Diesen Worten wohnte Selbstkritik inne, denn vor zehn Jahren, bei der ersten Diskussion um eine Umbenennung, war einstimmig entschieden worden, dass die Grünen ein Zusatzschild konzipieren. Das ist jedoch nicht geschehen. Wichtig für die Grünen war, dass sich Miegel nie von ihrem Wirken während der NS-Diktatur distanziert habe. „Es ist eine Frage der demokratischen Kultur, wem wir erinnernd gedenken wollen und wem lieber nicht“, sagte Hansing.

Tobias Jaehn (FDP) stimmte im Grundsatz der SPD und der CDU zu, schlug aber vor, dass das Zusatzschild dem Rat präsentiert werde, bevor es montiert werde.
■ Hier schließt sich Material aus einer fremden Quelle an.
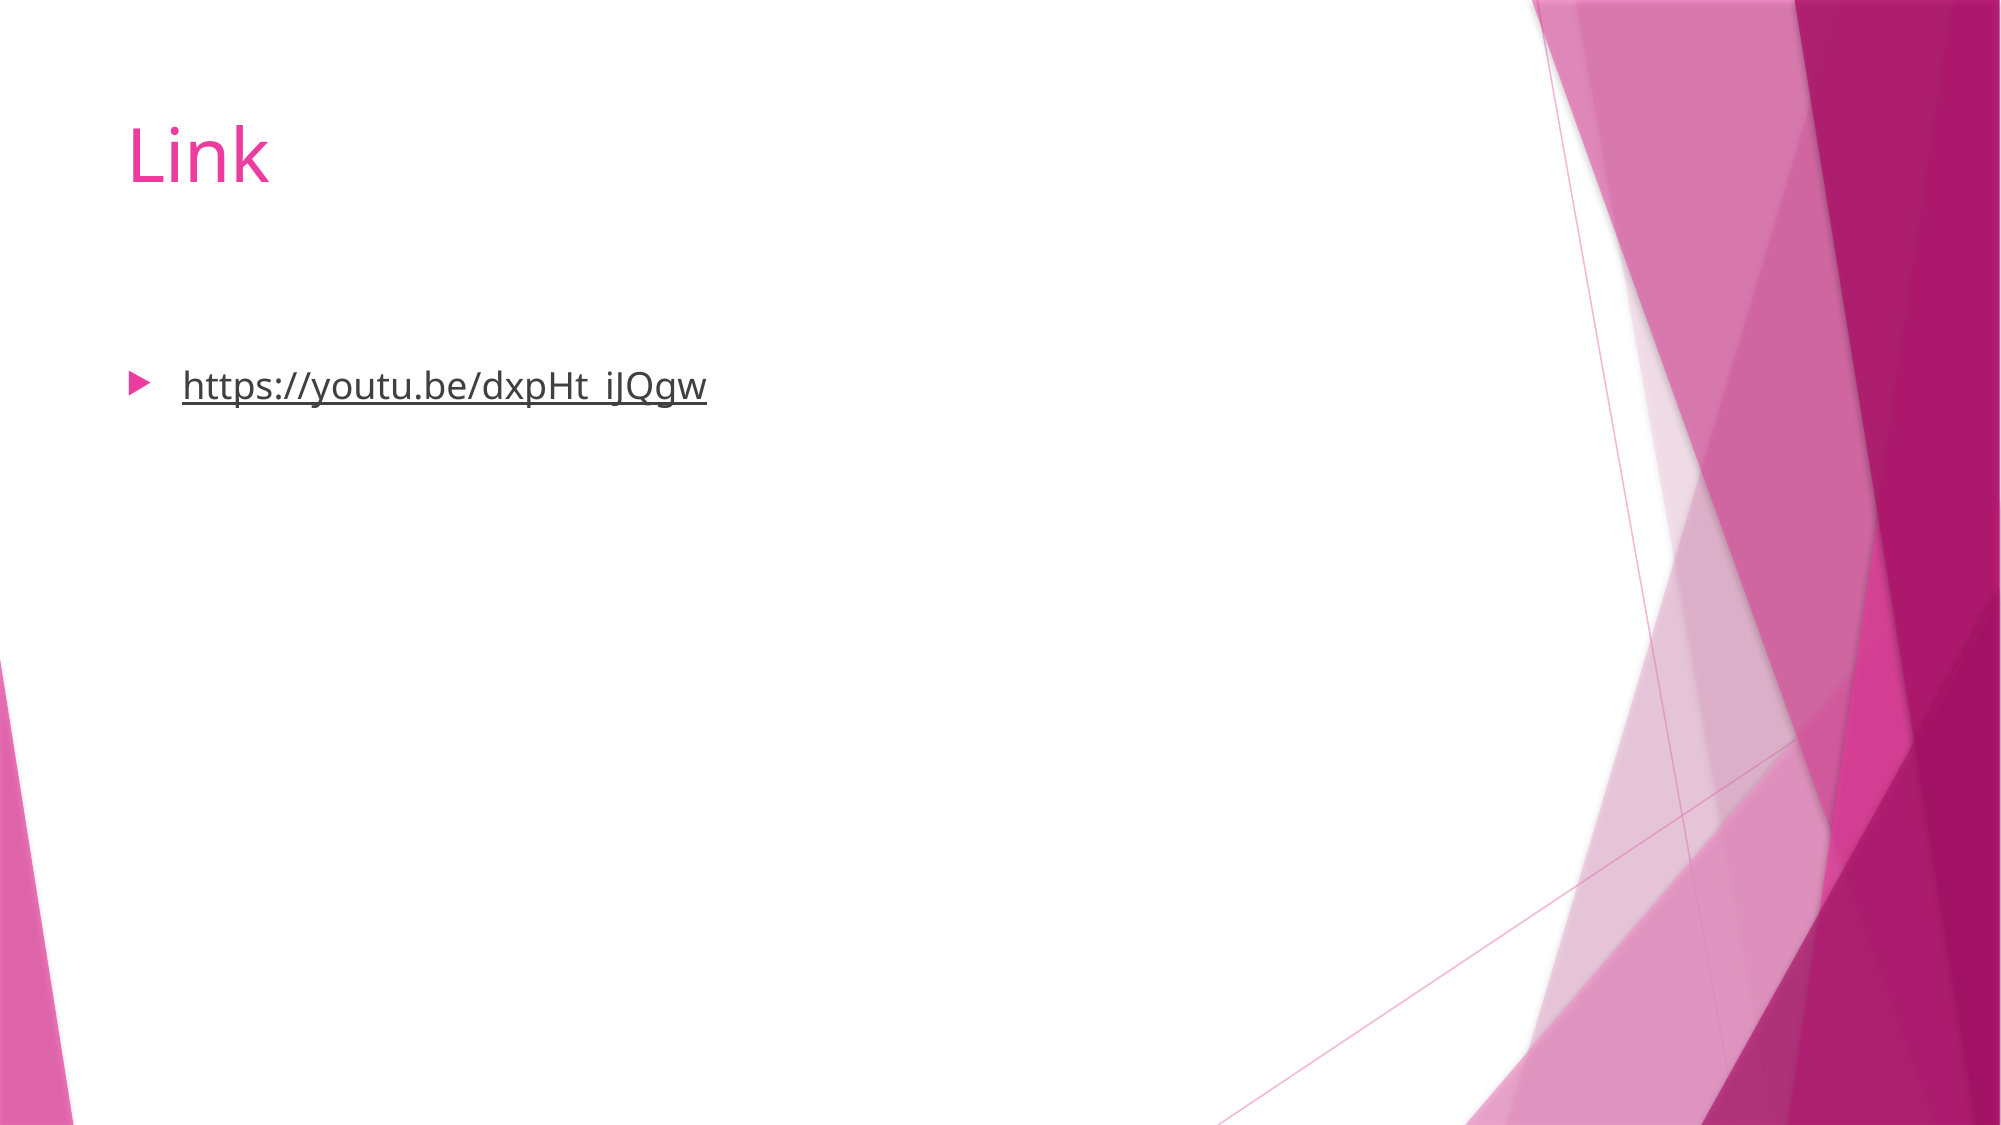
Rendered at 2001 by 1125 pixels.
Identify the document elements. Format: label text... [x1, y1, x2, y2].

title Link [111, 99, 1522, 317]
list https://youtu.be/dxpHt_iJQgw [111, 354, 1522, 992]
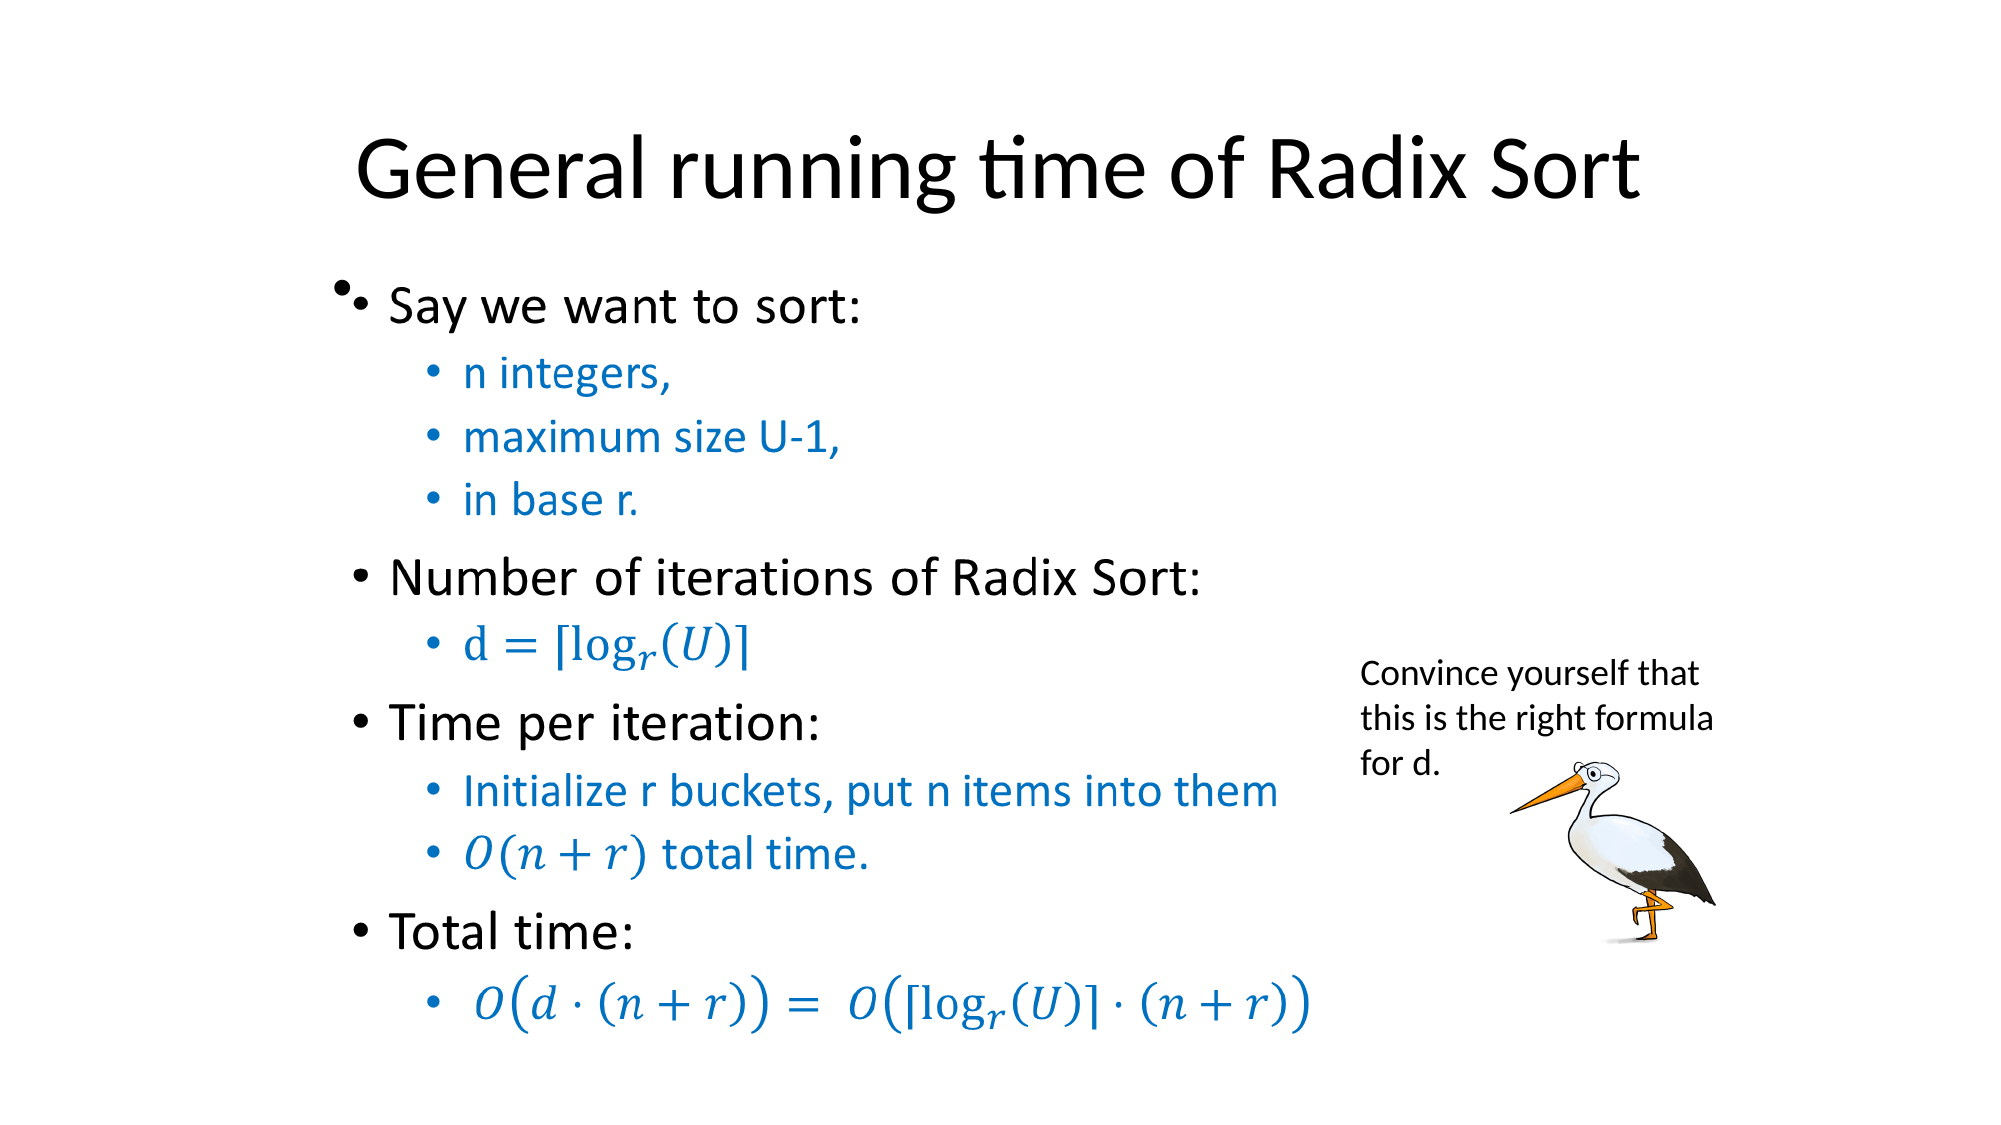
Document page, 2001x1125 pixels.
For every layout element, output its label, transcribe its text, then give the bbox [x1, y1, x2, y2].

Dennis Thon, Fraktionsvorsitzender der Initiative Oerlinghausen (IO), sagte, dass es am Agnes-Miegel-Weg 125 Anwohner gebe. Die Initiative spreche sich dafür aus, dass die Verwaltung eine Abfrage mit Erläuterungen des Themas an die Haushalte versendet. So würden die Anwohner mit ins Boot geholt.